The Financial Times writes that a draft report, prepared for the EU-Turkey association council on 12 June, says that Ankara has done too little to implement changes.

According to the report, Turkey has persistent shortcomings as regards freedom of expression, religious and minority rights and the role of the military in politics.

The draft document says that "in the area of freedom of religion no concrete progress can be reported yet in terms of addressing the difficulties faced by non-Muslim religious minorities."

The same document also points out the commission's concern at "reports of torture and ill-treatment" and the "many cases pending against individual persons for non-violent expression of opinion."

Meanwhile another obstacle for Turkey, which is also noted in this draft paper, is the need for Ankara to resolve its dispute with Cyprus until the end of this year.

Last summer Turkey signed the so-called Ankara protocol extending a customs agreement with the EU to the bloc's "new" member states including the Republic of Cyprus.

The signing of this agreement was a precondition for the opening of EU entry talks with Ankara in October 2005 and in practical terms obliges Ankara to allow Cypriot vessels and aircraft enter its ports and airports.

But Turkey is still refusing to do so, instead demanding from the EU that it first ends the economic isolation of Turkish-populated Northern Cyprus.

Meanwhile Turkey's foreign minister Abdullah Gul insisted that the Turkish government is keeping up with the reform process.

"Some say the reform pace has slowed in Turkey and claim the country has lost its enthusiasm. The government's number-one agenda is the EU. It constitutes the agenda of every cabinet meeting," the Turkish Daily reports Mr Gul as saying.
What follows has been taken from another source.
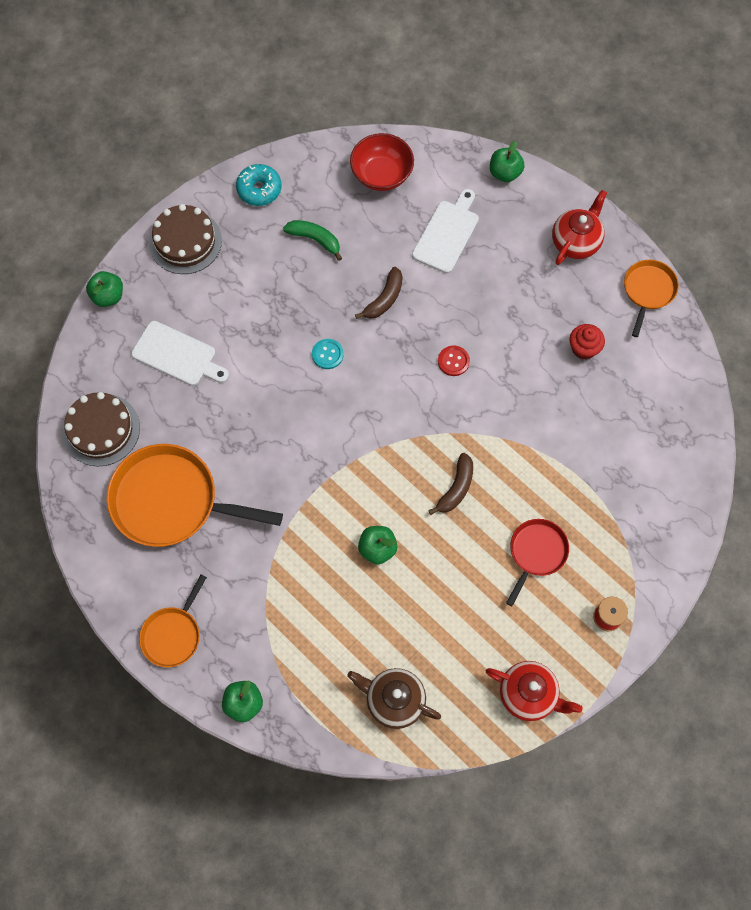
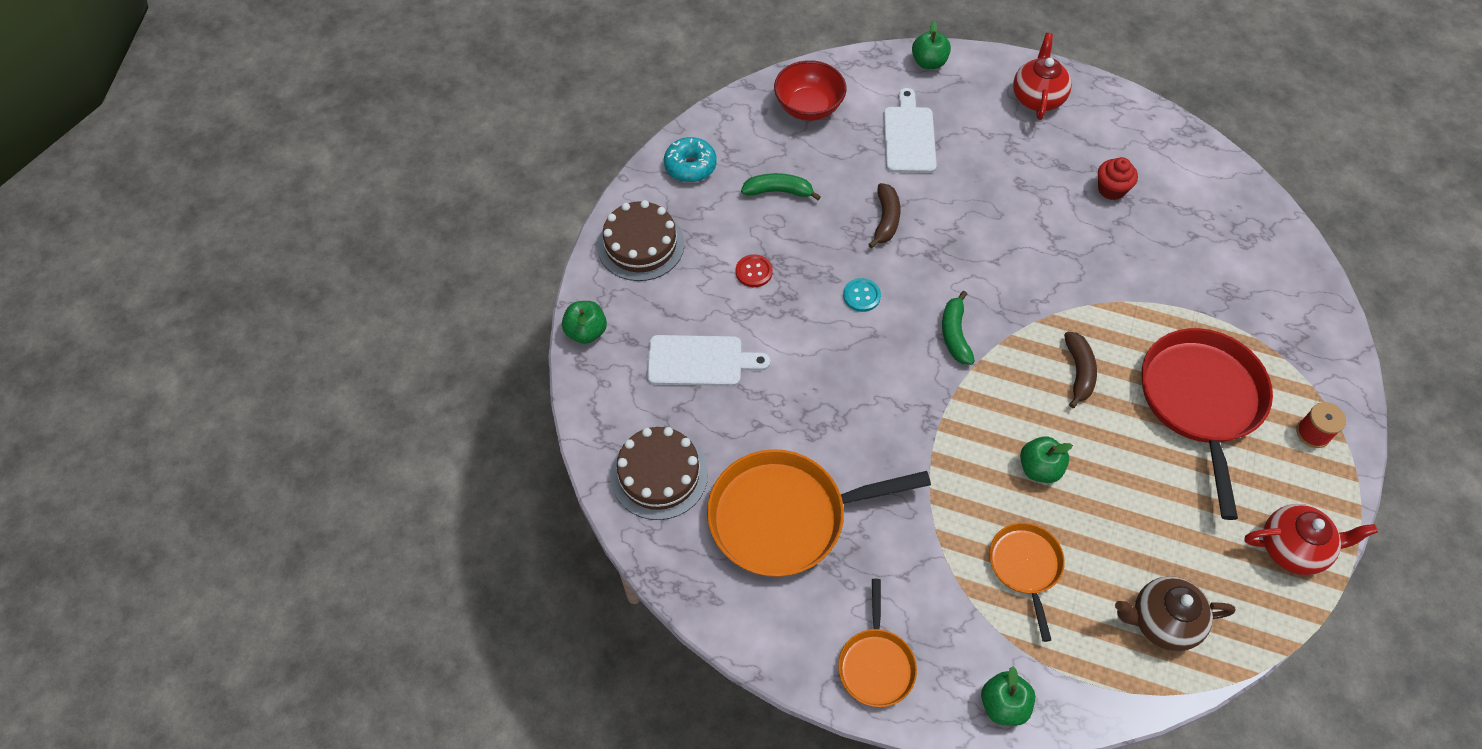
camera: 25 degrees left, 10 degrees down
red button [438,346,470,376] -> red button moved to [736,254,773,287]
red pan [506,519,569,606] -> red pan [1142,328,1273,520], size x1.85
orange pan [624,260,679,337] -> orange pan moved to [989,523,1065,642]
none -> green banana [942,291,975,365]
Referring to next week's meeting Mr Gul added, "We will attend a meeting in Luxembourg on June 12th, and actual talks with the EU will start in that meeting. This date is a turning point in Turkey's relations with the EU.''

Mr Gul referred to the expected opening of the first face-to-face negotiations between Brussels and Ankara on the first negotiating chapter, after months of preparatory "screening" on various chapters since last autumn.